#### Records shown:
---*---
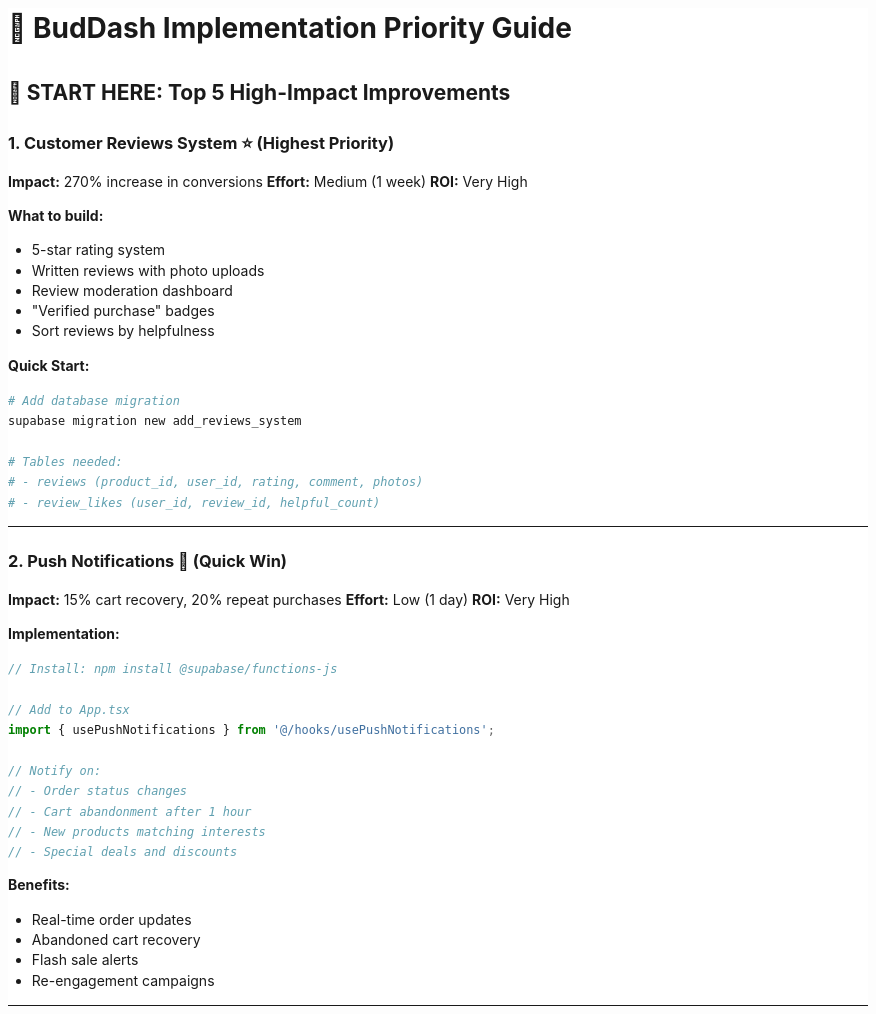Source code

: # 🎯 BudDash Implementation Priority Guide

## 🚨 START HERE: Top 5 High-Impact Improvements

### 1. **Customer Reviews System** ⭐ (Highest Priority)
**Impact:** 270% increase in conversions
**Effort:** Medium (1 week)
**ROI:** Very High

**What to build:**
- 5-star rating system
- Written reviews with photo uploads
- Review moderation dashboard
- "Verified purchase" badges
- Sort reviews by helpfulness

**Quick Start:**
```bash
# Add database migration
supabase migration new add_reviews_system

# Tables needed:
# - reviews (product_id, user_id, rating, comment, photos)
# - review_likes (user_id, review_id, helpful_count)
```

---

### 2. **Push Notifications** 📱 (Quick Win)
**Impact:** 15% cart recovery, 20% repeat purchases
**Effort:** Low (1 day)
**ROI:** Very High

**Implementation:**
```typescript
// Install: npm install @supabase/functions-js

// Add to App.tsx
import { usePushNotifications } from '@/hooks/usePushNotifications';

// Notify on:
// - Order status changes
// - Cart abandonment after 1 hour
// - New products matching interests
// - Special deals and discounts
```

**Benefits:**
- Real-time order updates
- Abandoned cart recovery
- Flash sale alerts
- Re-engagement campaigns

---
---*---
#### Your goal:
Write out once more the lines above beginning at the line with "- Abandoned cart recovery"; continue through the final line and stop there.

#### Exercise solution:
- Abandoned cart recovery
- Flash sale alerts
- Re-engagement campaigns

---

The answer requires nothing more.